“Nostalgia is like a grammar lesson: you find the present tense and the past perfect.”  Well, my past is not perfect and my present is no more tense than anyone else’s, but I do look to a future where I could be a helping verb for others.  Here is how it is diagrammed…

Born into a Roman Catholic family, I attended Catholic schools for 12 years. My high school years were paid  by my work in the school cafeteria. I do not regret my education, the discipline, and the work ethics taught. I was planning on entering the priesthood, a life-long vision of my father. I joined the Navy when 17 during the Vietnam era. I accepted Christ as my Savior while stationed in Hawaii in February of 1974. Two years later, while stationed in Sicily, I broke with the Catholic church. I adapted the belief tradition of my mentors in Sicily, Baptist. After the Navy I joined my first Baptist church at the age of 21.

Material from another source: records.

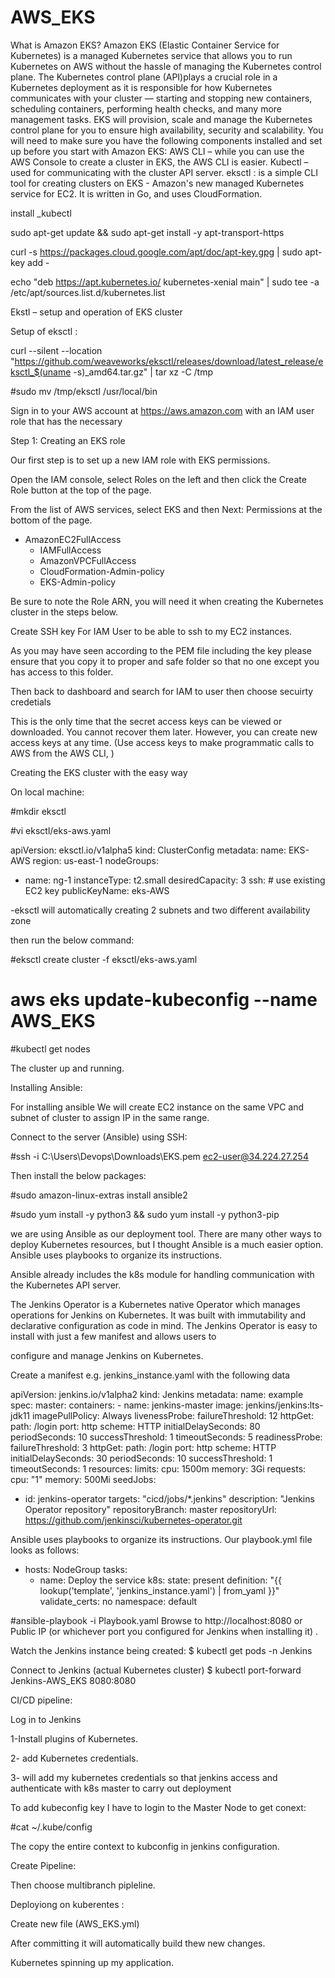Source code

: # AWS_EKS
What is Amazon EKS?
Amazon EKS (Elastic Container Service for Kubernetes) is a managed Kubernetes service that allows you to run Kubernetes on AWS without the hassle of managing the Kubernetes control plane.
The Kubernetes control plane (API)plays a crucial role in a Kubernetes deployment as it is responsible for how Kubernetes communicates with your cluster — starting and stopping new containers, scheduling containers, performing health checks, and many more management tasks.
EKS will provision, scale and manage the Kubernetes control plane for you to ensure high availability, security and scalability.
You will need to make sure you have the following components installed and set up before you start with Amazon EKS:
AWS CLI – while you can use the AWS Console to create a cluster in EKS, the AWS CLI is easier. 
Kubectl – used for communicating with the cluster API server.
eksctl : is a simple CLI tool for creating clusters on EKS - Amazon's new managed Kubernetes service for EC2. It is written in Go, and uses CloudFormation.

install _kubectl

sudo apt-get update && sudo apt-get install -y apt-transport-https

curl -s https://packages.cloud.google.com/apt/doc/apt-key.gpg | sudo apt-key add -

echo "deb https://apt.kubernetes.io/ kubernetes-xenial main" | sudo tee -a /etc/apt/sources.list.d/kubernetes.list

Ekstl – setup and operation of EKS cluster

Setup of eksctl : 

curl --silent --location "https://github.com/weaveworks/eksctl/releases/download/latest_release/eksctl_$(uname -s)_amd64.tar.gz" | tar xz -C /tmp  

#sudo mv /tmp/eksctl /usr/local/bin


Sign in to your AWS account at https://aws.amazon.com with an IAM user role that has the necessary

Step 1: Creating an EKS role

Our first step is to set up a new IAM role with EKS permissions.

Open the IAM console, select Roles on the left and then click the Create Role button at the top of the page.

From the list of AWS services, select EKS and then Next: Permissions at the bottom of the page.

- AmazonEC2FullAccess
  - IAMFullAccess
  - AmazonVPCFullAccess
  - CloudFormation-Admin-policy
  - EKS-Admin-policy
  
Be sure to note the Role ARN, you will need it when creating the Kubernetes cluster in the steps below.

Create SSH key For IAM User to be able to ssh to my EC2 instances. 

As you may have seen according to the PEM file including the key please ensure that you copy it to proper and safe folder so that no one except you has access to this folder.

Then back to dashboard and search for IAM to user then choose secuirty credetials 

This is the only time that the secret access keys can be viewed or downloaded. You cannot recover them later. However, you can create new access keys at any time. (Use access keys to make programmatic calls to AWS from the AWS CLI, )

Creating the EKS cluster with the easy way

On local machine:

#mkdir eksctl

#vi eksctl/eks-aws.yaml

apiVersion: eksctl.io/v1alpha5
kind: ClusterConfig
metadata:
  name: EKS-AWS
  region: us-east-1
nodeGroups:
  - name: ng-1
    instanceType: t2.small
    desiredCapacity: 3
    ssh: # use existing EC2 key
      publicKeyName: eks-AWS
      
-eksctl will automatically creating 2 subnets and two different availability zone

then run the below command:

#eksctl create cluster -f eksctl/eks-aws.yaml

# aws eks update-kubeconfig --name AWS_EKS

#kubectl get nodes

The cluster up and running.


Installing Ansible:

For installing ansible We will create EC2 instance on the same VPC and subnet of cluster to assign IP in the same range.

Connect to the server (Ansible) using SSH:

#ssh -i C:\Users\Devops\Downloads\EKS.pem ec2-user@34.224.27.254

Then install the below packages:

#sudo amazon-linux-extras install ansible2 

#sudo yum install -y python3 && sudo yum install -y python3-pip


we are using Ansible as our deployment tool. There are many other ways to deploy Kubernetes resources, but I thought Ansible is a much easier option. Ansible uses playbooks to organize its instructions.

Ansible already includes the k8s module for handling communication with the Kubernetes API server.



The Jenkins Operator is a Kubernetes native Operator which manages operations for Jenkins on Kubernetes. It was built with immutability and declarative configuration as code in mind. The Jenkins Operator is easy to install with just a few manifest and allows users to 

configure and manage Jenkins on Kubernetes.

Create a manifest e.g. jenkins_instance.yaml with the following data

apiVersion: jenkins.io/v1alpha2
kind: Jenkins
metadata:
  name: example
spec:
  master:
    containers:
    - name: jenkins-master
      image: jenkins/jenkins:lts-jdk11
      imagePullPolicy: Always
      livenessProbe:
        failureThreshold: 12
        httpGet:
          path: /login
          port: http
          scheme: HTTP
        initialDelaySeconds: 80
        periodSeconds: 10
        successThreshold: 1
        timeoutSeconds: 5
      readinessProbe:
        failureThreshold: 3
        httpGet:
          path: /login
          port: http
          scheme: HTTP
        initialDelaySeconds: 30
        periodSeconds: 10
        successThreshold: 1
        timeoutSeconds: 1
      resources:
        limits:
          cpu: 1500m
          memory: 3Gi
        requests:
          cpu: "1"
          memory: 500Mi
  seedJobs:
  - id: jenkins-operator
    targets: "cicd/jobs/*.jenkins"
    description: "Jenkins Operator repository"
    repositoryBranch: master
    repositoryUrl: https://github.com/jenkinsci/kubernetes-operator.git

Ansible uses playbooks to organize its instructions. Our playbook.yml file looks as follows:

- hosts: NodeGroup
  tasks:
  - name: Deploy the service
    k8s:
      state: present
      definition: "{{ lookup('template', 'jenkins_instance.yaml') | from_yaml }}"
      validate_certs: no
      namespace: default

#ansible-playbook -i Playbook.yaml 
Browse to http://localhost:8080 or Public IP (or whichever port you configured for Jenkins when installing it) .

Watch the Jenkins instance being created:
$ kubectl get pods -n Jenkins

Connect to Jenkins (actual Kubernetes cluster)
$ kubectl port-forward Jenkins-AWS_EKS 8080:8080




CI/CD pipeline:

Log in to Jenkins

1-Install plugins of Kubernetes.

2- add Kubernetes credentials. 

3- will add my kubernetes credentials so that jenkins access and authenticate with k8s master to carry out deployment 

To add kubeconfig key I have to login to the Master Node to get conext:

#cat ~/.kube/config 

The copy the entire context to kubconfig in jenkins configuration.

Create Pipeline:

Then choose multibranch pipleline.

Deployiong on kuberentes :

Create new file (AWS_EKS.yml)

After committing it will automatically build thew new changes.

Kubernetes spinning up my application. 

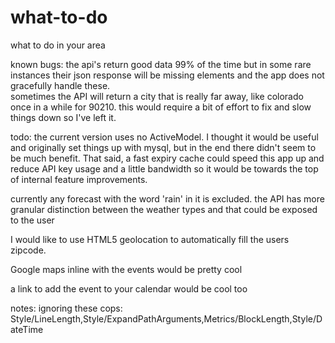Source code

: # what-to-do
what to do in your area

known bugs:
  the api's return good data 99% of the time but in some rare instances their json response will be missing elements and the app does not gracefully handle these.  
  sometimes the API will return a city that is really far away, like colorado once in a while for 90210.  this would require a bit of effort to fix and slow things down so I've left it.

todo:
  the current version uses no ActiveModel.  I thought it would be useful and originally set things up with mysql, but in the end there didn't seem to be much benefit.  That said, a fast expiry cache could speed this app up and reduce API key usage and a little bandwidth so it would be towards the top of internal feature improvements.

  currently any forecast with the word 'rain' in it is excluded.  the API has more granular distinction between the weather types and that could be exposed to the user

  I would like to use HTML5 geolocation to automatically fill the users zipcode. 

  Google maps inline with the events would be pretty cool

  a link to add the event to your calendar would be cool too

notes:
  ignoring these cops: Style/LineLength,Style/ExpandPathArguments,Metrics/BlockLength,Style/DateTime
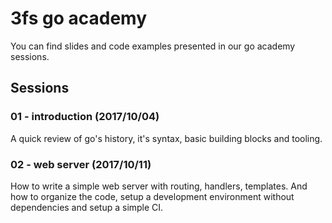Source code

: # 3fs go academy

You can find slides and code examples presented in our go academy sessions.

## Sessions

### 01 - introduction (2017/10/04)

A quick review of go's history, it's syntax, basic building blocks and tooling.

### 02 - web server (2017/10/11)

How to write a simple web server with routing, handlers, templates.
And how to organize the code, setup a development environment without dependencies and setup a simple CI.
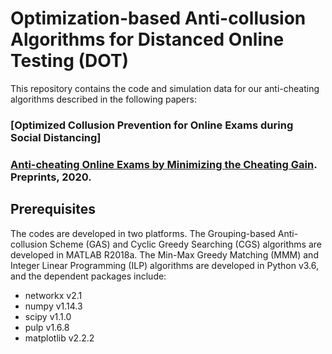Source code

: # Optimization-based Anti-collusion Algorithms for Distanced Online Testing (DOT)
This repository contains the code and simulation data for our anti-cheating algorithms described in the following papers:
### [Optimized Collusion Prevention for Online Exams during Social Distancing]
### [Anti-cheating Online Exams by Minimizing the Cheating Gain](https://doi.org/10.20944/preprints202005.0502.v1). Preprints, 2020.

## Prerequisites
The codes are developed in two platforms. The Grouping-based Anti-collusion Scheme (GAS) and Cyclic Greedy Searching (CGS) algorithms are developed in MATLAB R2018a. 
The Min-Max Greedy Matching (MMM) and Integer Linear Programming (ILP) algorithms are developed in Python v3.6, and the dependent packages include:
* networkx v2.1
* numpy v1.14.3
* scipy v1.1.0
* pulp v1.6.8
* matplotlib v2.2.2
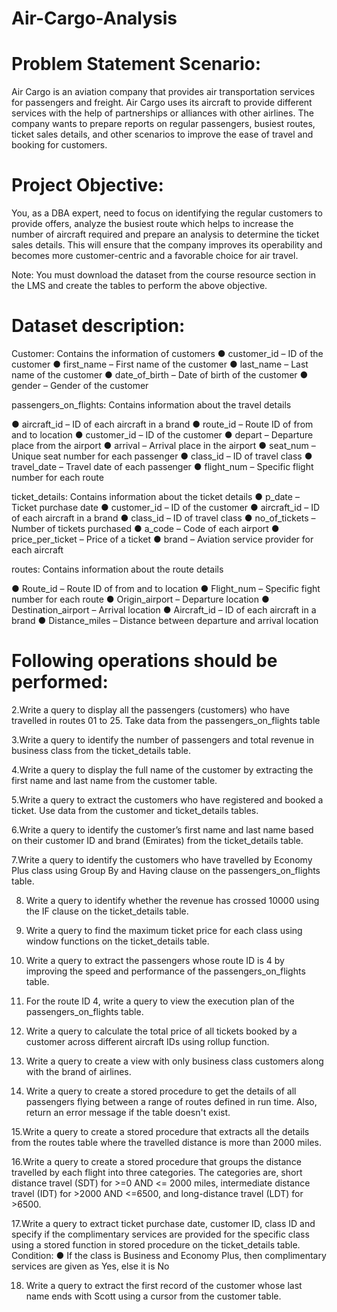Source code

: # Air-Cargo-Analysis

# Problem Statement Scenario:

Air Cargo is an aviation company that provides air transportation services for
passengers and freight. Air Cargo uses its aircraft to provide different services with
the help of partnerships or alliances with other airlines. The company wants to
prepare reports on regular passengers, busiest routes, ticket sales details, and
other scenarios to improve the ease of travel and booking for customers.
 
# Project Objective:

You, as a DBA expert, need to focus on identifying the regular customers to provide offers, analyze the busiest route which helps to increase the number of aircraft required and prepare an analysis to determine the ticket sales details. This will ensure that the company improves its operability and becomes more customer-centric and a favorable choice for air travel.

Note: You must download the dataset from the course resource section in the LMS and create the tables to perform the above objective.



# Dataset description:

Customer: Contains the information of customers
●	customer_id – ID of the customer
●	first_name – First name of the customer
●	last_name – Last name of the customer
●	date_of_birth – Date of birth of the customer
●	gender – Gender of the customer


passengers_on_flights: Contains information about the travel details

●	aircraft_id – ID of each aircraft in a brand
●	route_id – Route ID of from and to location
●	customer_id – ID of the customer
●	depart – Departure place from the airport
●	arrival – Arrival place in the airport
●	seat_num – Unique seat number for each passenger
●	class_id – ID of travel class
●	travel_date – Travel date of each passenger
●	flight_num – Specific flight number for each route


ticket_details: Contains information about the ticket details
●	p_date – Ticket purchase date 
●	customer_id – ID of the customer
●	aircraft_id – ID of each aircraft in a brand
●	class_id – ID of travel class
●	no_of_tickets – Number of tickets purchased
●	a_code – Code of each airport
●	price_per_ticket – Price of a ticket
●	brand – Aviation service provider for each aircraft

routes: Contains information about the route details

●	Route_id – Route ID of from and to location 
●	Flight_num – Specific fight number for each route
●	Origin_airport – Departure location
●	Destination_airport – Arrival location
●	Aircraft_id – ID of each aircraft in a brand
●	Distance_miles – Distance between departure and arrival location

# Following operations should be performed:

 2.Write a query to display all the passengers (customers) who have travelled in routes 01 to 25. Take data from the passengers_on_flights table

 3.Write a query to identify the number of passengers and total revenue in business class from the ticket_details table.

 4.Write a query to display the full name of the customer by extracting the first name and last name from the customer table.

 5.Write a query to extract the customers who have registered and booked a ticket. Use data from the customer and ticket_details tables.

 6.Write a query to identify the customer’s first name and last name based on their customer ID and brand (Emirates) from the ticket_details table.

 7.Write a query to identify the customers who have travelled by Economy Plus class using Group By and Having clause on the passengers_on_flights table. 

 8. Write a query to identify whether the revenue has crossed 10000 using the IF clause on the ticket_details table.

 9. Write a query to find the maximum ticket price for each class using window functions on the ticket_details table.

 10. Write a query to extract the passengers whose route ID is 4 by improving the speed and performance of the passengers_on_flights table.

 11. For the route ID 4, write a query to view the execution plan of the passengers_on_flights table.

 12. Write a query to calculate the total price of all tickets booked by a customer across different aircraft IDs using rollup function. 

 13. Write a query to create a view with only business class customers along with the brand of airlines. 

 14. Write a query to create a stored procedure to get the details of all passengers flying between a range of routes defined in run time. 
Also, return an error message if the table doesn't exist.
 
 15.Write a query to create a stored procedure that extracts all the details from the routes table where the travelled distance is more than 2000 miles.
 
 16.Write a query to create a stored procedure that groups the distance travelled by each flight into three categories. 
The categories are, short distance travel (SDT) for >=0 AND <= 2000 miles, intermediate distance travel (IDT) for >2000 AND <=6500,
and long-distance travel (LDT) for >6500.

 17.Write a query to extract ticket purchase date, customer ID, class ID and specify if the complimentary services are provided for the 
specific class using a stored function in stored procedure on the ticket_details table. 
Condition: 
●	If the class is Business and Economy Plus, then complimentary services are given as Yes, else it is No

 18.	Write a query to extract the first record of the customer whose last name ends with Scott using a cursor from the customer table.
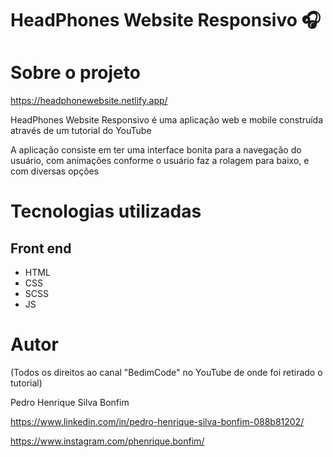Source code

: # HeadPhones Website Responsivo 🎧

# Sobre o projeto

https://headphonewebsite.netlify.app/

HeadPhones Website Responsivo é uma aplicação web e mobile construída através de um tutorial do YouTube

A aplicação consiste em ter uma interface bonita para a navegação do usuário, com animações conforme o usuário faz a rolagem para baixo, e com diversas opções 

# Tecnologias utilizadas
## Front end
- HTML 
- CSS
- SCSS
- JS

# Autor

(Todos os direitos ao canal "BedimCode" no YouTube de onde foi retirado o tutorial)

Pedro Henrique Silva Bonfim

https://www.linkedin.com/in/pedro-henrique-silva-bonfim-088b81202/

https://www.instagram.com/phenrique.bonfim/
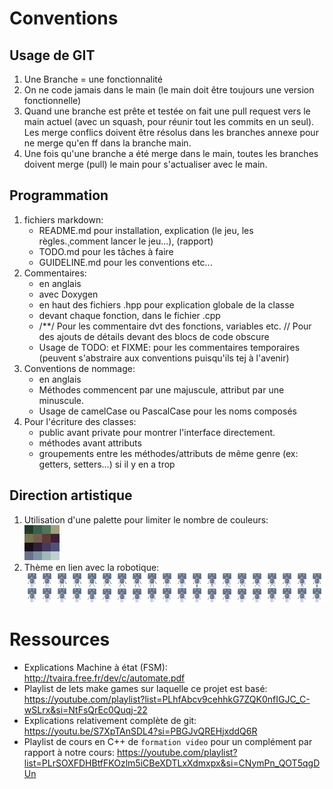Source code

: # Conventions

## Usage de GIT

1. Une Branche = une fonctionnalité
2. On ne code jamais dans le main (le main doit être toujours une version fonctionnelle)
3. Quand une branche est prête et testée on fait une pull request vers le main actuel (avec un squash, pour réunir tout les commits en un seul). Les merge conflics doivent être résolus dans les branches annexe pour ne merge qu'en ff dans la branche main.
4. Une fois qu'une branche a été merge dans le main, toutes les branches doivent merge (pull) le main pour s'actualiser avec le main.

## Programmation

1. fichiers markdown:
    - README.md pour installation, explication (le jeu, les règles.¸comment lancer le jeu...), (rapport)
    - TODO.md pour les tâches à faire
    - GUIDELINE.md pour les conventions etc...
2. Commentaires:
    - en anglais
    - avec Doxygen
    - en haut des fichiers .hpp pour explication globale de la classe
    - devant chaque fonction, dans le fichier .cpp
    - /**/ Pour les commentaire dvt des fonctions, variables etc. // Pour des ajouts de détails devant des blocs de code obscure
    - Usage de TODO: et FIXME: pour les commentaires temporaires (peuvent s'abstraire aux conventions puisqu'ils tej à l'avenir)
3. Conventions de nommage:
    - en anglais
    - Méthodes commencent par une majuscule, attribut par une minuscule.
    - Usage de camelCase ou PascalCase pour les noms composés
4. Pour l'écriture des classes:
    - public avant private pour montrer l'interface directement.
    - méthodes avant attributs
    - groupements entre les méthodes/attributs de même genre (ex: getters, setters...) si il y en a trop

## Direction artistique

1. Utilisation d'une palette pour limiter le nombre de couleurs:  
![imageClasse](assets/PalettePyxelEdit.png?raw=true)  
2. Thème en lien avec la robotique:  
![imageClasse](assets/images/ARobot.png?raw=true)

# Ressources

- Explications Machine à état (FSM): http://tvaira.free.fr/dev/c/automate.pdf
- Playlist de lets make games sur laquelle ce projet est basé: https://youtube.com/playlist?list=PLhfAbcv9cehhkG7ZQK0nfIGJC_C-wSLrx&si=NtFsQrEc0Quqj-22
- Explications relativement complète de git: https://youtu.be/S7XpTAnSDL4?si=PBGJvQREHjxddQ6R
- Playlist de cours en C++ de `formation video` pour un complément par rapport à notre cours: https://youtube.com/playlist?list=PLrSOXFDHBtfFKOzlm5iCBeXDTLxXdmxpx&si=CNymPn_QOT5qgDUn
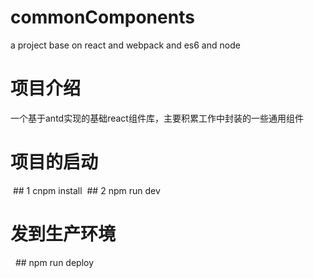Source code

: # commonComponents
a project base on react and webpack and es6 and node
# 项目介绍
一个基于antd实现的基础react组件库，主要积累工作中封装的一些通用组件
# 项目的启动
  ## 1 cnpm install
  ## 2 npm run dev
# 发到生产环境
   ## npm run deploy
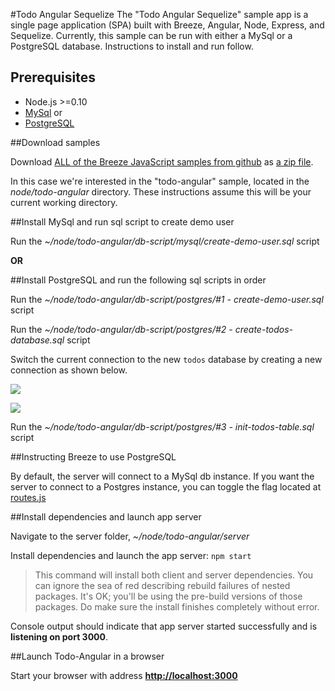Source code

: #Todo Angular Sequelize
The "Todo Angular Sequelize" sample app is a single page application (SPA) built with Breeze, Angular, Node, Express, and Sequelize. Currently, this sample can be run with either a MySql or a PostgreSQL database. Instructions to install and run follow.

## Prerequisites
* Node.js >=0.10
* [MySql](http://www.mysql.com) or
* [PostgreSQL](http://www.postgresql.org)

##Download samples

Download [ALL of the Breeze JavaScript samples from github](https://github.com/Breeze/breeze.js.samples "breeze.js.samples on github")
as [a zip file](https://github.com/Breeze/breeze.js.samples/archive/master.zip "breeze.js.samples zip file").

In this case we're interested in the "todo-angular" sample, located in the *node/todo-angular* directory.
These instructions assume this will be your current working directory.

##Install MySql and run sql script to create demo user

Run the *~/node/todo-angular/db-script/mysql/create-demo-user.sql* script

**OR**

##Install PostgreSQL and run the following sql scripts in order

Run the *~/node/todo-angular/db-script/postgres/#1 - create-demo-user.sql* script

Run the *~/node/todo-angular/db-script/postgres/#2 - create-todos-database.sql* script

Switch the current connection to the new `todos` database by creating a new connection as shown below.

![](images/switch_connection_01.png?raw=true)

![](images/switch_connection_02.png?raw=true)

Run the *~/node/todo-angular/db-script/postgres/#3 - init-todos-table.sql* script

##Instructing Breeze to use PostgreSQL

By default, the server will connect to a MySql db instance. If you want  the server to connect to a Postgres instance, you can toggle the flag located at [routes.js](https://github.com/Breeze/breeze.js.samples/blob/feature/todo-angular-node-postgres/node/todo-angular/server/routes.js#L23)

##Install dependencies and launch app server

Navigate to the server folder, *~/node/todo-angular/server*

Install dependencies and launch the app server: `npm start`

>This command will install both client and server dependencies. You can ignore the sea of red describing rebuild failures  of nested packages. It's OK; you'll be using the pre-build versions of those packages. Do make sure the install finishes completely without error.

Console output should indicate that app server started successfully and is **listening on port 3000**.

##Launch Todo-Angular in a browser

Start your browser with address [**http://localhost:3000**](http://localhost:3000)
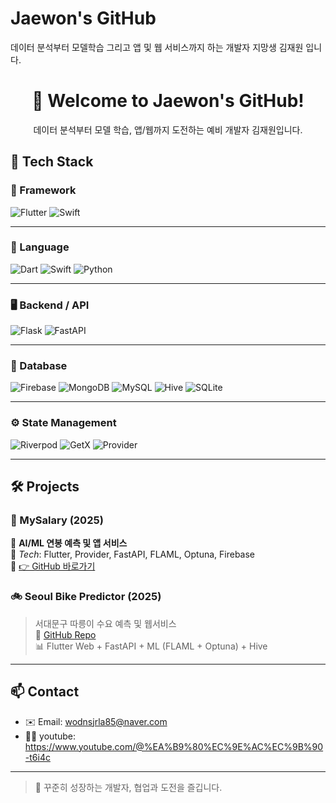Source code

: # Jaewon's GitHub

 데이터 분석부터 모델학습 그리고 앱 및 웹 서비스까지 하는 개발자 지망생 김재원 입니다.

<h1 align="center">👋 Welcome to Jaewon's GitHub! </h1>
<p align="center">데이터 분석부터 모델 학습, 앱/웹까지 도전하는 예비 개발자 김재원입니다.</p>


## 🚀 Tech Stack

### 📱 Framework
![Flutter](https://img.shields.io/badge/Flutter-02569B?style=for-the-badge&logo=flutter&logoColor=white)
![Swift](https://img.shields.io/badge/Swift-FA7343?style=for-the-badge&logo=swift&logoColor=white)

---

### 💬 Language
![Dart](https://img.shields.io/badge/Dart-0175C2?style=for-the-badge&logo=dart&logoColor=white)
![Swift](https://img.shields.io/badge/Swift-FA7343?style=for-the-badge&logo=swift&logoColor=white)
![Python](https://img.shields.io/badge/Python-3776AB?style=for-the-badge&logo=python&logoColor=white)

---

### 🖥️ Backend / API
![Flask](https://img.shields.io/badge/Flask-000000?style=for-the-badge&logo=flask&logoColor=white)
![FastAPI](https://img.shields.io/badge/FastAPI-009688?style=for-the-badge&logo=fastapi&logoColor=white)

---

### 💾 Database
![Firebase](https://img.shields.io/badge/Firebase-FFCA28?style=for-the-badge&logo=firebase&logoColor=white)
![MongoDB](https://img.shields.io/badge/MongoDB-47A248?style=for-the-badge&logo=mongodb&logoColor=white)
![MySQL](https://img.shields.io/badge/MySQL-4479A1?style=for-the-badge&logo=mysql&logoColor=white)
![Hive](https://img.shields.io/badge/Hive-FFBA00?style=for-the-badge&logo=hive&logoColor=black)
![SQLite](https://img.shields.io/badge/SQLite-003B57?style=for-the-badge&logo=sqlite&logoColor=white)

---

### ⚙️ State Management
![Riverpod](https://img.shields.io/badge/Riverpod-4B3261?style=for-the-badge&logo=riverpod&logoColor=white)
![GetX](https://img.shields.io/badge/GetX-black?style=for-the-badge&logo=flutter&logoColor=white)
![Provider](https://img.shields.io/badge/Provider-2196F3?style=for-the-badge&logo=flutter&logoColor=white)

--- 

## 🛠️ Projects

### 📱 MySalary (2025)  
🧩 **AI/ML 연봉 예측 및 앱 서비스**  
🔧 *Tech*: Flutter, Provider, FastAPI, FLAML, Optuna, Firebase  
🔗 [👉 GitHub 바로가기](https://github.com/wodnjsrla85/ai_job)  

### 🚲 Seoul Bike Predictor (2025)
> 서대문구 따릉이 수요 예측 및 웹서비스     
🔗 [GitHub Repo](https://github.com/wodnjsrla85/DDaRng/tree/main)  
📊 Flutter Web + FastAPI + ML (FLAML + Optuna) + Hive
---

## 📫 Contact

- ✉️ Email: wodnsjrla85@naver.com
- 🧑‍💻 youtube: https://www.youtube.com/@%EA%B9%80%EC%9E%AC%EC%9B%90-t6i4c

---

> 📌 꾸준히 성장하는 개발자, 협업과 도전을 즐깁니다.
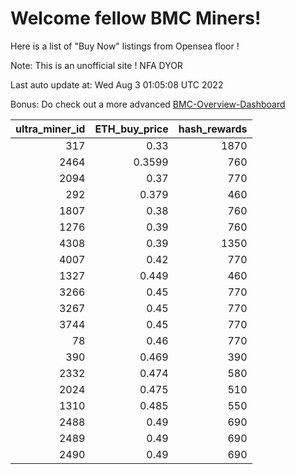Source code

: # Welcome fellow BMC Miners!
Here is a list of "Buy Now" listings from Opensea floor !

Note: This is an unofficial site ! NFA DYOR

Last auto update at: Wed Aug  3 01:05:08 UTC 2022

Bonus: Do check out a more advanced [BMC-Overview-Dashboard](https://dune.com/defifunk/BMC-Overview-Dashboard)


|   ultra_miner_id |   ETH_buy_price |   hash_rewards |
|-----------------:|----------------:|---------------:|
|              317 |          0.33   |           1870 |
|             2464 |          0.3599 |            760 |
|             2094 |          0.37   |            770 |
|              292 |          0.379  |            460 |
|             1807 |          0.38   |            760 |
|             1276 |          0.39   |            760 |
|             4308 |          0.39   |           1350 |
|             4007 |          0.42   |            770 |
|             1327 |          0.449  |            460 |
|             3266 |          0.45   |            770 |
|             3267 |          0.45   |            770 |
|             3744 |          0.45   |            770 |
|               78 |          0.46   |            770 |
|              390 |          0.469  |            390 |
|             2332 |          0.474  |            580 |
|             2024 |          0.475  |            510 |
|             1310 |          0.485  |            550 |
|             2488 |          0.49   |            690 |
|             2489 |          0.49   |            690 |
|             2490 |          0.49   |            690 |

I attended Hyles Anderson college a year later. I felt comfortable in that structured environment due to my strict Catholic background. I found security in being told what to do since I knew little about the Bible. While attending I worked a bus route and graduated Magna Cum Laude. I stayed for my Masters in Education Administration.

My first ministry position was as a Youth Director at my home church. My first pastorate was a country church in Enterprise, West Virginia. I loved those people dearly, and “came to my own” as far as doctrine, practice, and style. Coming back to my home town, I took on a struggling church, following a pastor who retired after 34 years. I am in my 16th year at this inner-city church.